Selon lui, le redressement doit s’appuyer sur trois piliers indissociables, à savoir la normalisation des opérations bancaires, la relance du cycle économique et le rétablissement de la confiance dans l’État libanais. «L’État est aujourd’hui le problème. Le fossé entre lui et les déposants ne doit pas se creuser davantage, car sa responsabilité est claire», insiste-t-il.
Sur le plan international, M. Hakim met en garde, dans le cadre de la même interview, contre les conséquences d’une rupture avec les banques correspondantes étrangères. «Les relations bancaires internationales se bâtissent sur la confiance, la transparence et le respect du droit. Les rompre reviendrait à isoler le Liban du système financier mondial, à compromettre les transferts commerciaux et à menacer la sécurité alimentaire et pharmaceutique du pays», explique-t-il. Il estime que la restructuration des banques existantes, plutôt que leur remplacement, constitue la voie la plus pragmatique pour préserver la stabilité et garantir la continuité des opérations financières.
Concernant la solvabilité du secteur, Alain Hakim précise que la majorité des banques libanaises demeurent solvables mais manquent cruellement de liquidités. Le rétablissement de ces dernières, selon lui, dépend d’une restructuration transparente, du renforcement des fonds propres et de l’attraction de nouveaux investissements.

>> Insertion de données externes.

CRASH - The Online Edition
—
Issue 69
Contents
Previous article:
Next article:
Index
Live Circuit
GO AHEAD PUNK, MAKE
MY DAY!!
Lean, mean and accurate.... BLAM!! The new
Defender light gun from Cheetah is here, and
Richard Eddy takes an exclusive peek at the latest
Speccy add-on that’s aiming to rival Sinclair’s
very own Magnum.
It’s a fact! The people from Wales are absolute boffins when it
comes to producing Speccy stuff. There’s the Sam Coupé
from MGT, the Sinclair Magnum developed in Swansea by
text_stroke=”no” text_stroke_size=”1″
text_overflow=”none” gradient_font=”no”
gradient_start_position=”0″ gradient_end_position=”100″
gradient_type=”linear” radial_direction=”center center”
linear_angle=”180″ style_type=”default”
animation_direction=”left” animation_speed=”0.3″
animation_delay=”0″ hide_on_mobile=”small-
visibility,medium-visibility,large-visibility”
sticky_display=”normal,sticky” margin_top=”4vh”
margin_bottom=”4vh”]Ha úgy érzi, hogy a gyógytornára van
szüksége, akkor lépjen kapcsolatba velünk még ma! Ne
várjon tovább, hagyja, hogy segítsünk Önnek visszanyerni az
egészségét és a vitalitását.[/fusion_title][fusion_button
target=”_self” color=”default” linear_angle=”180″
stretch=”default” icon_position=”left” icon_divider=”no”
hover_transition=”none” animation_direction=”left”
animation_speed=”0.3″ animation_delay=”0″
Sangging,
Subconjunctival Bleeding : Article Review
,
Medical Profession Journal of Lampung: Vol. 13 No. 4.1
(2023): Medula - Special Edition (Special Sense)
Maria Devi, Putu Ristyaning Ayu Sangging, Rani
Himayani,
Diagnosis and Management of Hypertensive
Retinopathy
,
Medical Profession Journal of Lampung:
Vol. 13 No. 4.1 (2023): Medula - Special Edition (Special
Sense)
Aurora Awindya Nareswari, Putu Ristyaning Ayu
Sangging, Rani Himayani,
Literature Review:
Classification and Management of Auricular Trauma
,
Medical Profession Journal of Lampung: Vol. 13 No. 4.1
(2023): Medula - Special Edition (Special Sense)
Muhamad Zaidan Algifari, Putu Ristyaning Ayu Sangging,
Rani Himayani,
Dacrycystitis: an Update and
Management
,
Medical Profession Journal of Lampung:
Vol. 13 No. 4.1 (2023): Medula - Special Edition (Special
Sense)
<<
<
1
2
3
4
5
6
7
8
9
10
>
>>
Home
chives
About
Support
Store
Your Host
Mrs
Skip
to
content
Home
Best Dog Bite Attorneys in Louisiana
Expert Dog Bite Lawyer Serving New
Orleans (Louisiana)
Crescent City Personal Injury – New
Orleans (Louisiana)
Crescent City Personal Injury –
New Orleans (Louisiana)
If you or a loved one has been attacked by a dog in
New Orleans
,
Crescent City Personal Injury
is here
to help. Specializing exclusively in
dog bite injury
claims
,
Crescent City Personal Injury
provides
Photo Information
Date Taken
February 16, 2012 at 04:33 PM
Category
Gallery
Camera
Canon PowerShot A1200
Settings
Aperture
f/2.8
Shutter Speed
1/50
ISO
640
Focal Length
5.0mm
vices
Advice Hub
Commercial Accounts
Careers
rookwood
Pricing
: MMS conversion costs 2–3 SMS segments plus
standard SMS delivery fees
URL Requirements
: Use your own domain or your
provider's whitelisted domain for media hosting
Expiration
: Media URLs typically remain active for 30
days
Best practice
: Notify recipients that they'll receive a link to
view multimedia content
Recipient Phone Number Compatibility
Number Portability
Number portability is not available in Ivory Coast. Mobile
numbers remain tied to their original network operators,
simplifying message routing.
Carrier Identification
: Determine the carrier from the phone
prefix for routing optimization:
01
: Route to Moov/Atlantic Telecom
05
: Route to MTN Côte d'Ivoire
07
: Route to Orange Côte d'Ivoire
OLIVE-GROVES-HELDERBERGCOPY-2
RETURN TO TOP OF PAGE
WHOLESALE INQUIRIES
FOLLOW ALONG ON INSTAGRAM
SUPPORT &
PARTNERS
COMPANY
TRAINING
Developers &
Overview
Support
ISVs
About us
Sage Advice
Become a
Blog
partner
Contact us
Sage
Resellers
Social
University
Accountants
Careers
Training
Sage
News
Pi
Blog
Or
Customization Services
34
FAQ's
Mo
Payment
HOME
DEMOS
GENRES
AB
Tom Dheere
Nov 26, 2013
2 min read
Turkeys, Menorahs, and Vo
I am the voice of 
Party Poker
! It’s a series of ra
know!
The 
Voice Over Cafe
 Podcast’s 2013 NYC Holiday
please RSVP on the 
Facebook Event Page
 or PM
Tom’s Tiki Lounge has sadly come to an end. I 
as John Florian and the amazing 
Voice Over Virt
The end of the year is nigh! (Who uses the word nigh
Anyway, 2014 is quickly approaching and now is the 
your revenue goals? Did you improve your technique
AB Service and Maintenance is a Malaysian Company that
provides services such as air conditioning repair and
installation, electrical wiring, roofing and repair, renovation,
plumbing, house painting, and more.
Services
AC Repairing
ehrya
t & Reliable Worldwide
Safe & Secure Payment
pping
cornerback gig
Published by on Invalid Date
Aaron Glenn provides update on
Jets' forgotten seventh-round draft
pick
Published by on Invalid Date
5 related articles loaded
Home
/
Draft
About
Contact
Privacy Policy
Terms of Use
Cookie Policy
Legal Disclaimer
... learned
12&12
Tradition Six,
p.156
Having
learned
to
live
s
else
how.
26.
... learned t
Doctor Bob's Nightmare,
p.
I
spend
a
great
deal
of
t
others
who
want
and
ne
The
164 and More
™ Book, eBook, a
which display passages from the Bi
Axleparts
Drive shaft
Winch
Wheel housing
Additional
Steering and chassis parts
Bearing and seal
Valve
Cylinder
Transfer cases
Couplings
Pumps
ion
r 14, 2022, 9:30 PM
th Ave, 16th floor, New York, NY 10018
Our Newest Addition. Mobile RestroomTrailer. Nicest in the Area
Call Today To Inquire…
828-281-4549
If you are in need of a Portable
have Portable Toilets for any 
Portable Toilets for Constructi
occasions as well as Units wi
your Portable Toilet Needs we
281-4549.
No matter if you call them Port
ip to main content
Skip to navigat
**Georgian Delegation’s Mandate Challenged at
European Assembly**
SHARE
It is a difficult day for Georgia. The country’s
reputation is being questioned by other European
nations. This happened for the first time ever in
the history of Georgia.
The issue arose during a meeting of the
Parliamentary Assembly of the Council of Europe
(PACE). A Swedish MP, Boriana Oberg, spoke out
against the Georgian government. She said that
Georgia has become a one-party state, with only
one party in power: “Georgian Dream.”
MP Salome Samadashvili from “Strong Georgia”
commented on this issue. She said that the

Il préconise également la fusion des banques insolvables et la création d’un environnement juridique stable, qui encouragerait la croissance sans faire peser sur l’État seul le poids des pertes bancaires.
L’ancien ministre propose, à cet effet, un mécanisme innovant qu’il appelle «contrôle de gestion de trésorerie». Contrairement aux contrôles de capitaux classiques, il ne se limite pas à fixer des plafonds de retrait, mais vise à gérer rigoureusement les liquidités au sein des établissements. «L’objectif est de déterminer les montants pouvant être retirés mensuellement, de manière à protéger les dépôts, prévenir la ruée vers la liquidité, maîtriser l’inflation et permettre aux banques de fonctionner normalement», détaille-t-il. Selon lui, une injection de 11 à 12 milliards de dollars dans le cadre d’un tel mécanisme permettrait de stabiliser le secteur et de rembourser une partie significative des dépôts sans compromettre la solidité du système.
Mais au-delà des chiffres et des réformes, M. Hakim insiste sur une réalité politique incontournable: aucune reprise économique ne peut s’opérer dans un contexte de souveraineté partagée. «Aujourd’hui, la décision de guerre et de paix n’appartient pas exclusivement à l’État. Tant que cette situation perdurera, aucun investisseur ne prendra le risque d’injecter des fonds au Liban», déplore-t-il.
Sur la question des responsabilités, l’ancien ministre se veut catégorique: «L’État est le principal responsable de la crise actuelle. Il a utilisé les fonds des déposants pour financer le déficit, la corruption et des subventions aveugles, estimées à près de 20 milliards de dollars. Blâmer uniquement les banques ou les déposants revient à nier la réalité». Et de plaider pour une répartition équitable des pertes et une véritable reddition des comptes, conditions nécessaires à la restauration de la confiance et à la transparence de la gestion publique.